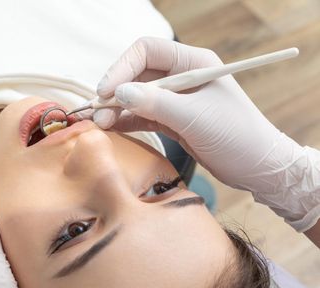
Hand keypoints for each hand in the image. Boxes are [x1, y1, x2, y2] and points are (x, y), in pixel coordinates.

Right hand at [90, 37, 319, 232]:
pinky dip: (125, 120)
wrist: (257, 167)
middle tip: (99, 113)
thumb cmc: (237, 136)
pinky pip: (141, 115)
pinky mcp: (171, 120)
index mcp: (192, 63)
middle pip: (136, 74)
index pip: (146, 51)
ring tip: (101, 123)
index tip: (106, 91)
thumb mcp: (195, 117)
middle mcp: (181, 77)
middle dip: (115, 91)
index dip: (122, 68)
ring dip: (116, 108)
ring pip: (135, 96)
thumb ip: (156, 103)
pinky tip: (112, 128)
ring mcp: (175, 99)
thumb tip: (118, 93)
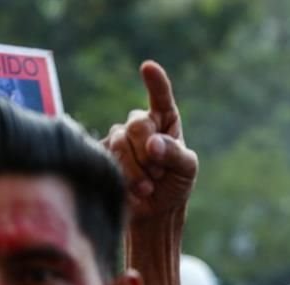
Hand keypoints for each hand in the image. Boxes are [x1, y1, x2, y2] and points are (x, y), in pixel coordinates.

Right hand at [103, 61, 197, 221]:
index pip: (160, 97)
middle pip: (137, 124)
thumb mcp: (186, 169)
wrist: (154, 212)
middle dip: (148, 152)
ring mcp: (119, 139)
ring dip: (137, 169)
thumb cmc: (174, 185)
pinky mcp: (103, 156)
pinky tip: (134, 188)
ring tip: (148, 186)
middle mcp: (140, 124)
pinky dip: (124, 176)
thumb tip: (153, 144)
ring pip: (119, 142)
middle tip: (159, 172)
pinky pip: (107, 159)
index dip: (155, 82)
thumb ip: (174, 153)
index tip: (148, 67)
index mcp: (164, 119)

::::::

Required action
Repeat only the lines from the one with "ring pip: (135, 96)" through the end of the data, both included and exactly as written. Pictures stay out of the copy.

Answer box
ring pip: (135, 96)
thumb ip: (156, 103)
pinky tip: (112, 128)
ring mcp: (175, 99)
thumb tip: (118, 93)
Hand keypoints for each hand in the image. Boxes are [x1, y1, x2, y2] and points are (x, y), in pixel coordinates.

Right hand at [103, 61, 197, 221]:
index pip: (160, 97)
middle pip: (137, 124)
thumb mcp: (186, 169)
wrist: (154, 212)
middle dip: (148, 152)
ring mcp: (119, 139)
ring dip: (137, 169)
thumb cmc: (174, 185)
pinky mcp: (103, 156)
pinky tip: (134, 188)
ring tip: (148, 186)
middle mcp: (140, 124)
pinky dip: (124, 176)
thumb tip: (153, 144)
ring pip: (119, 142)
middle tip: (159, 172)
pinky pip: (107, 159)
index dip: (155, 82)
thumb ip: (174, 153)
index tip: (148, 67)
index mcp: (164, 119)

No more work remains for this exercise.